*** Data Section Begins ***
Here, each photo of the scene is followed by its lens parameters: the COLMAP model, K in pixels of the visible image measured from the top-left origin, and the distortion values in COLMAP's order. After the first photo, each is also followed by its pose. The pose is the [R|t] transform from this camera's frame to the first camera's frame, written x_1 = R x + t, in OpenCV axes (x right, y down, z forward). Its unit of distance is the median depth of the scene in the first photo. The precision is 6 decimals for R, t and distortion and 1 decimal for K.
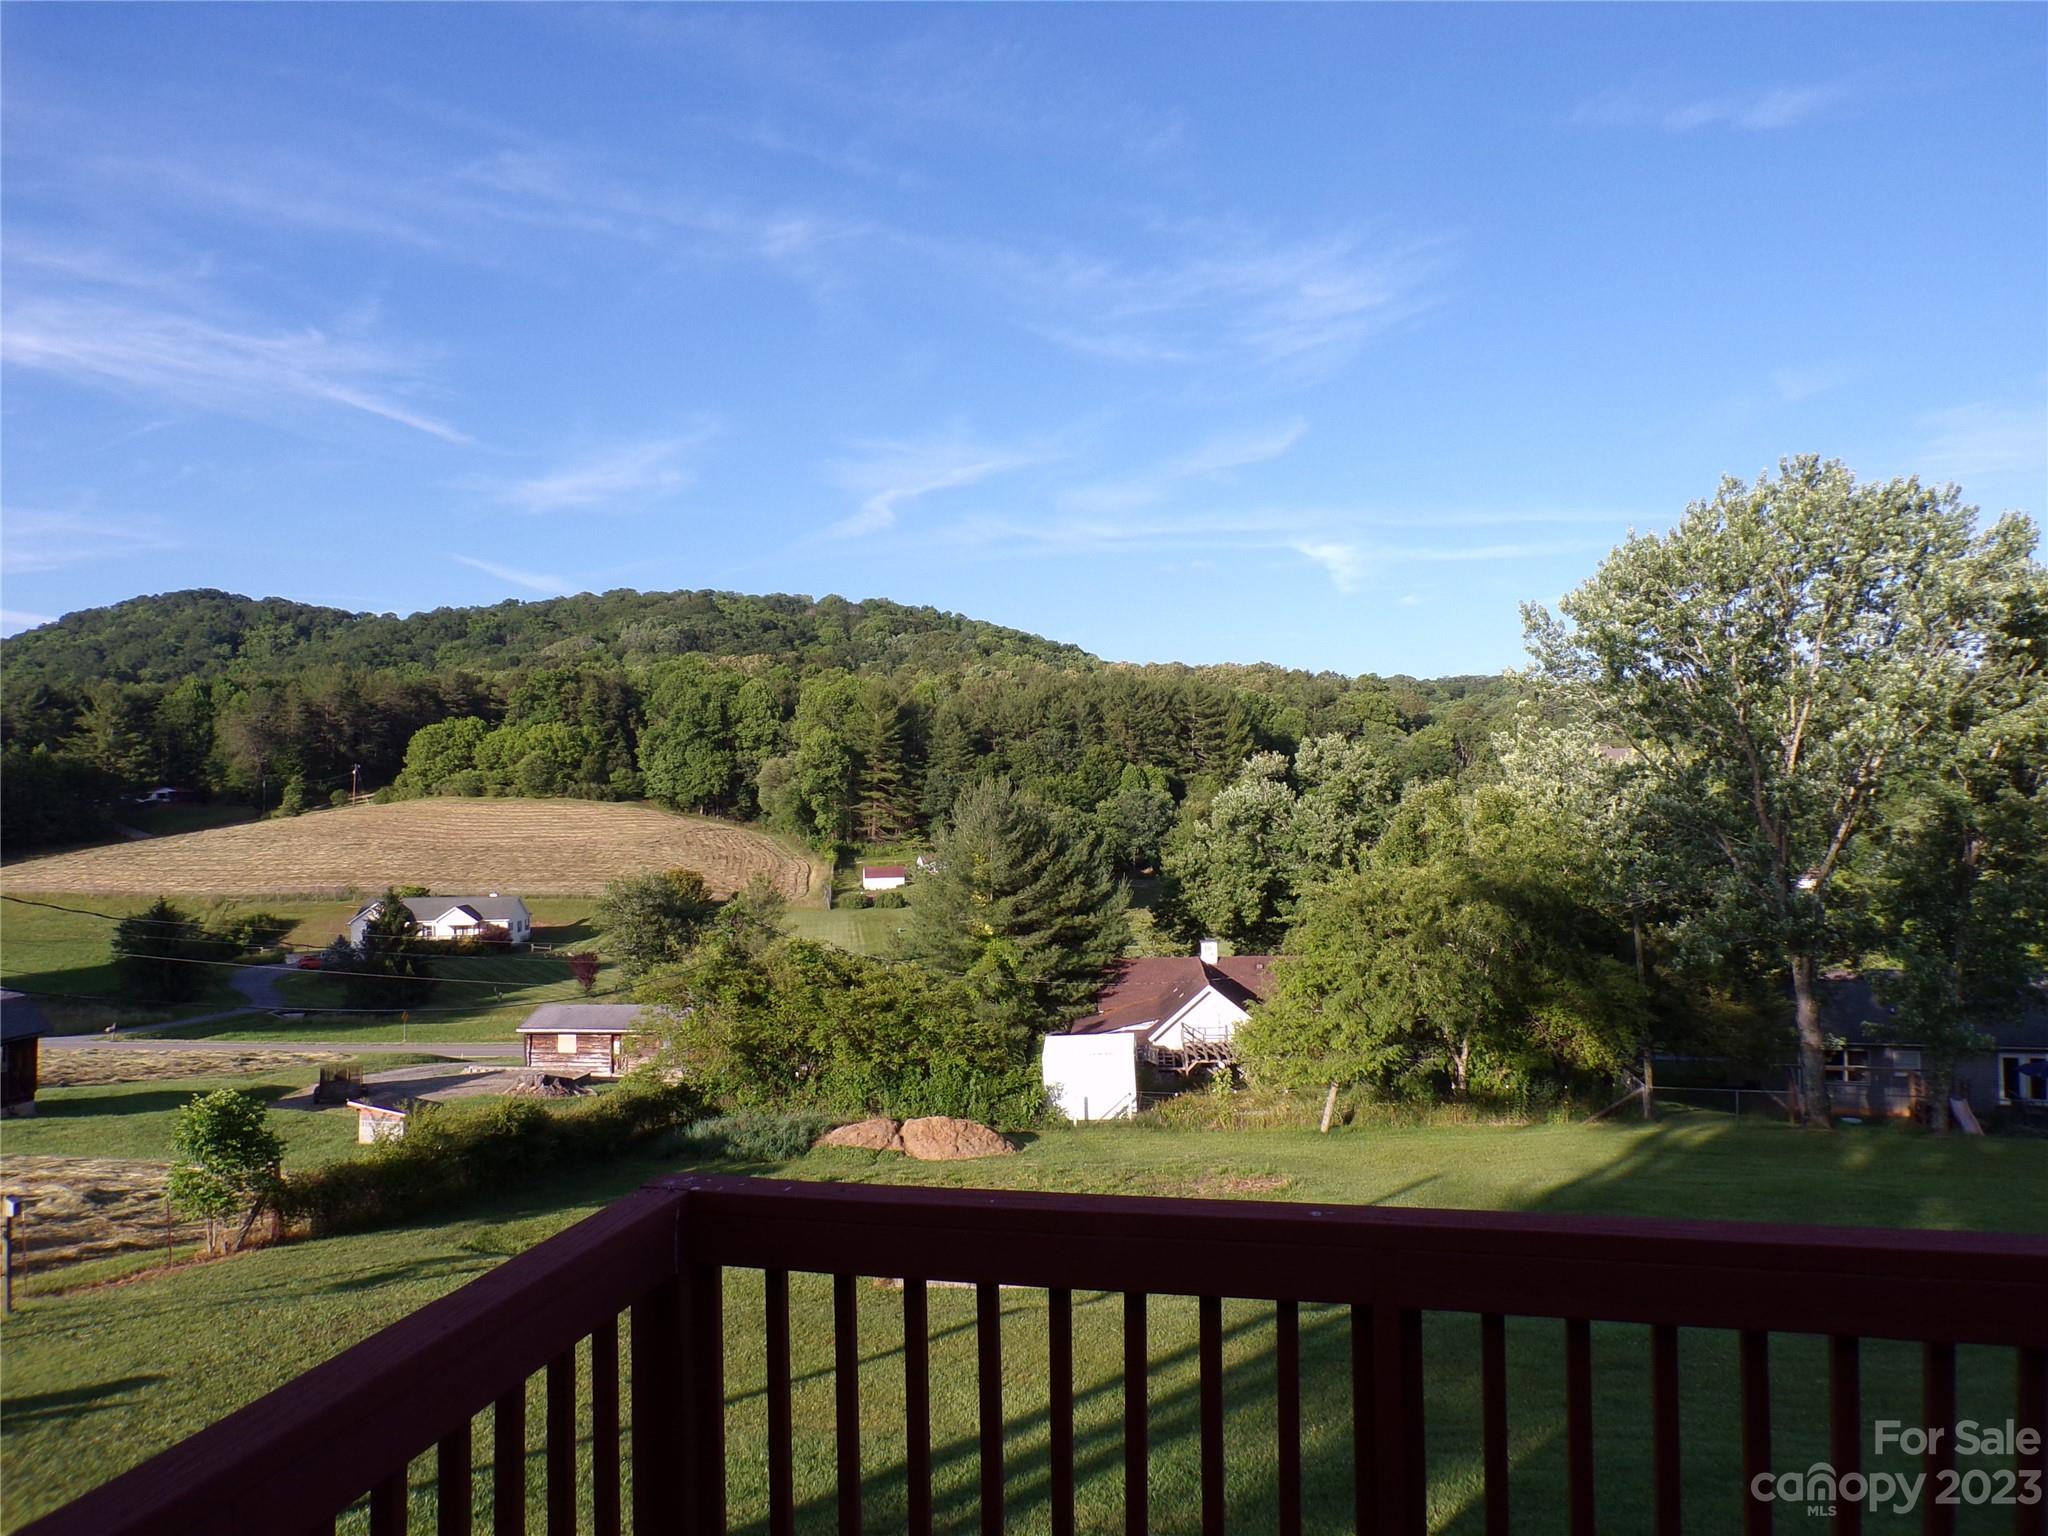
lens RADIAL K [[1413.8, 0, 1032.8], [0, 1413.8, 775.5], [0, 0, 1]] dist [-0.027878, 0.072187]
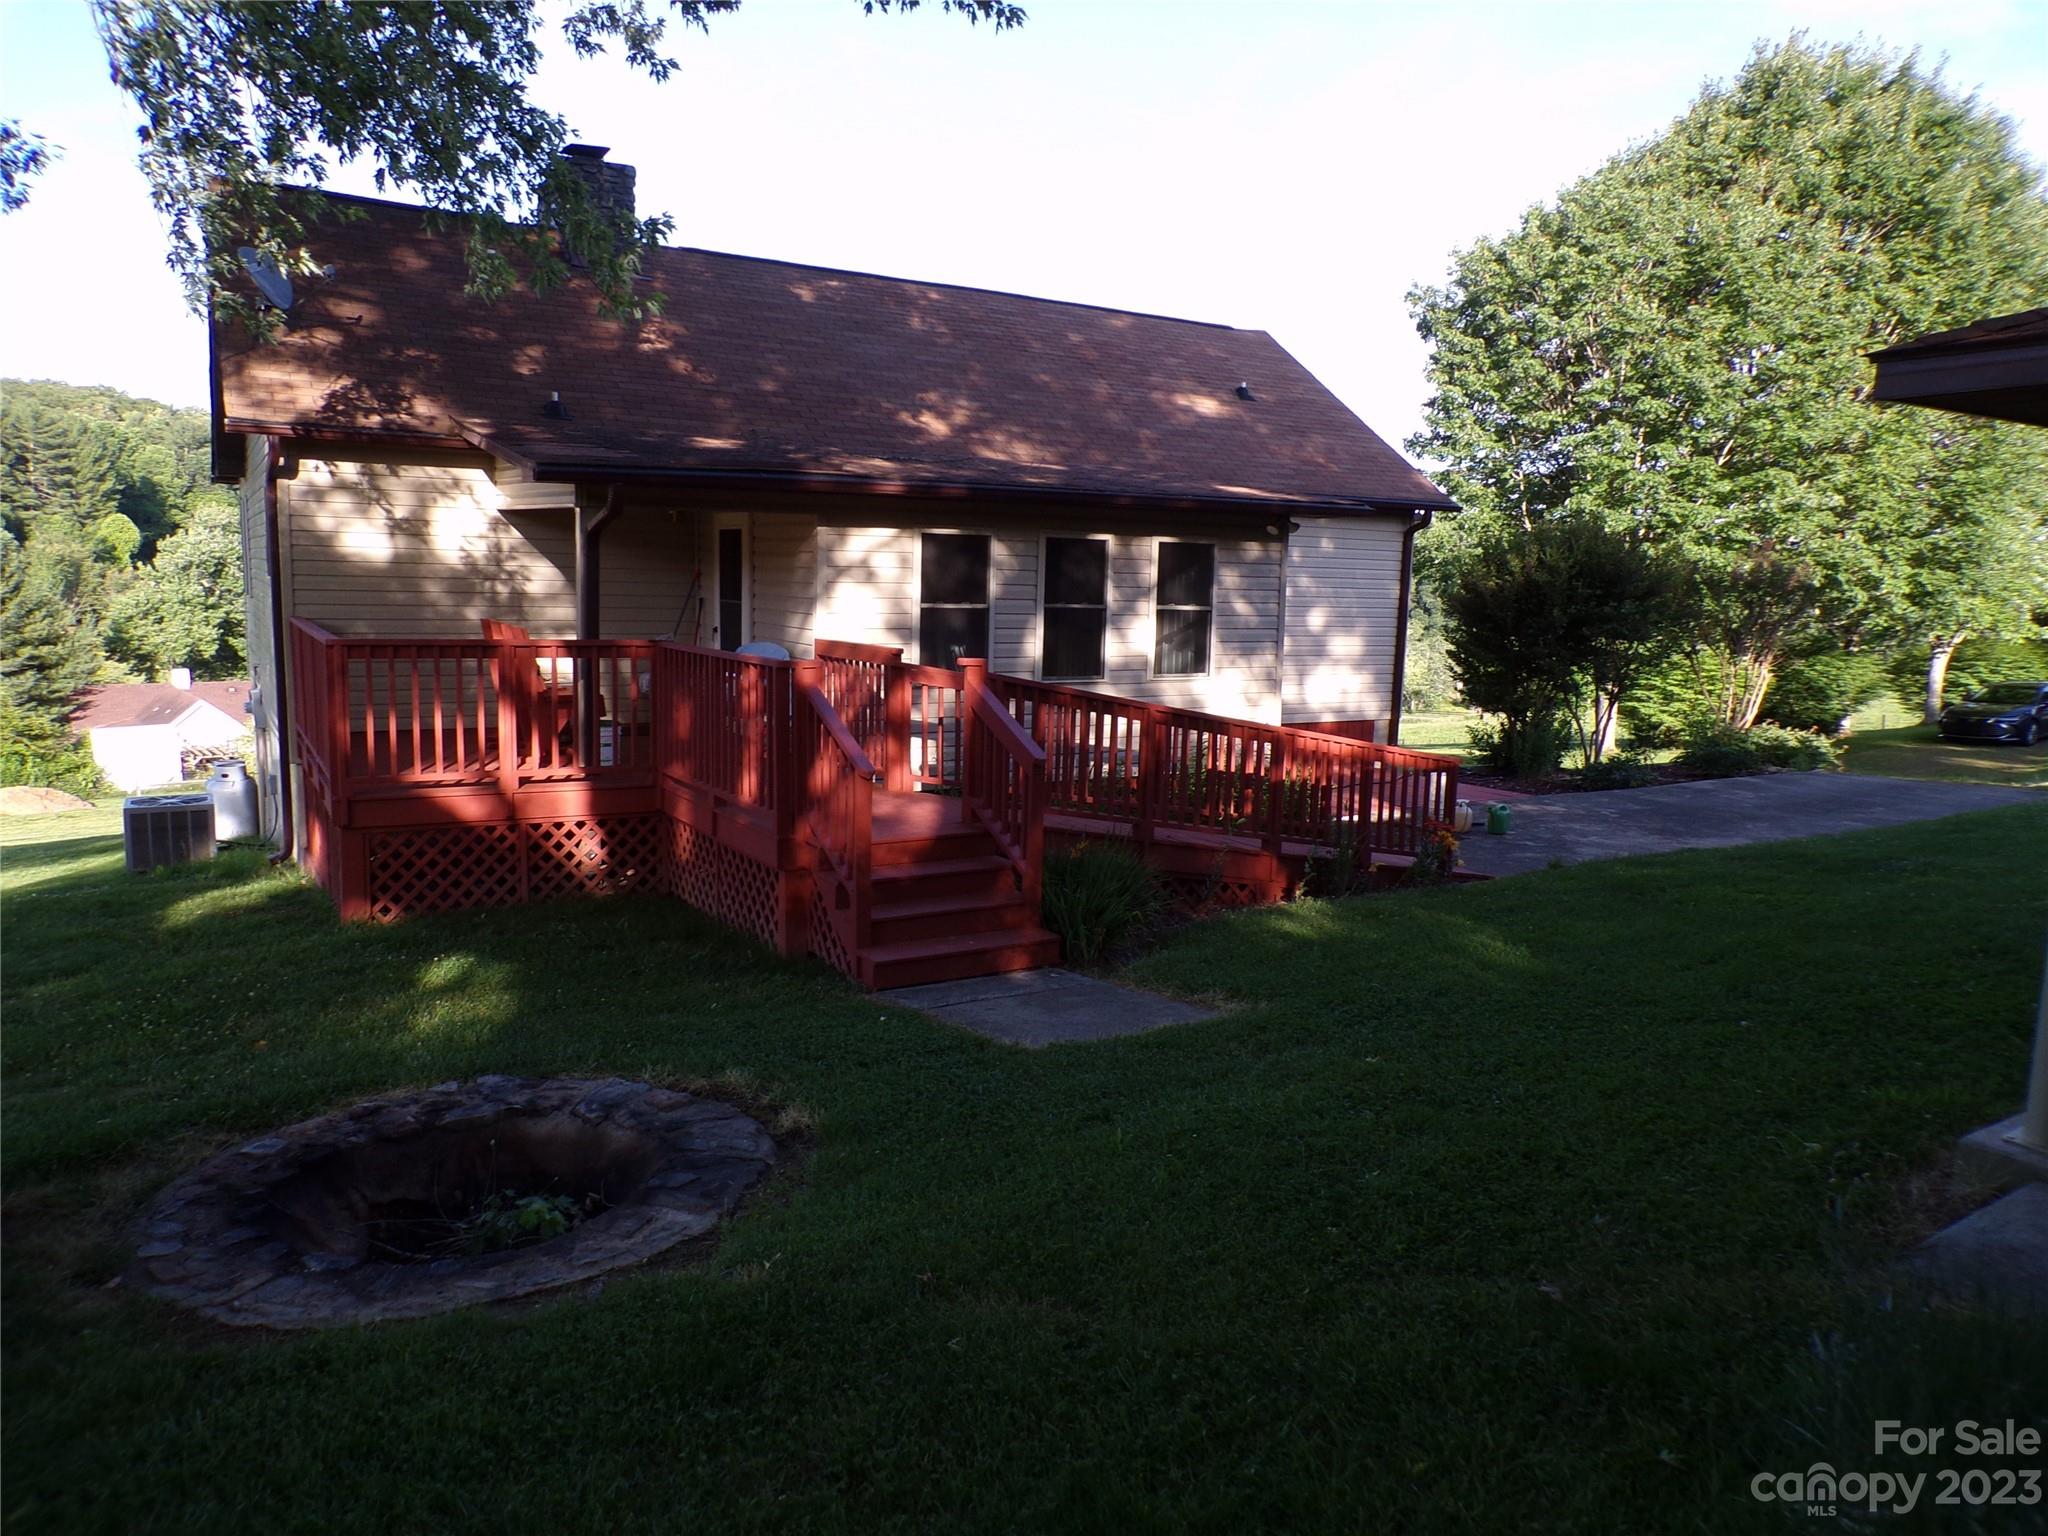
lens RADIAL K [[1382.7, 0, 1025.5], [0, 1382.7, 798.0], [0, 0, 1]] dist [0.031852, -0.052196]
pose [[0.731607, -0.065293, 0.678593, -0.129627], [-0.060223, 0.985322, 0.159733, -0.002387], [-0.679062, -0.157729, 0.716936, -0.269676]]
*** Data Section Ends ***
◆ **Work instruction**:
It would help to have the listing above repeated exactly, with all images removed.

◆ **Expected answer**:
Here, each photo of the scene is followed by its lens parameters: the COLMAP model, K in pixels of the visible image measured from the top-left origin, and the distortion values in COLMAP's order. After the first photo, each is also followed by its pose. The pose is the [R|t] transform from this camera's frame to the first camera's frame, written x_1 = R x + t, in OpenCV axes (x right, y down, z forward). Its unit of distance is the median depth of the scene in the first photo. The precision is 6 decimals for R, t and distortion and 1 decimal for K.
lens RADIAL K [[1413.8, 0, 1032.8], [0, 1413.8, 775.5], [0, 0, 1]] dist [-0.027878, 0.072187]
lens RADIAL K [[1382.7, 0, 1025.5], [0, 1382.7, 798.0], [0, 0, 1]] dist [0.031852, -0.052196]
pose [[0.731607, -0.065293, 0.678593, -0.129627], [-0.060223, 0.985322, 0.159733, -0.002387], [-0.679062, -0.157729, 0.716936, -0.269676]]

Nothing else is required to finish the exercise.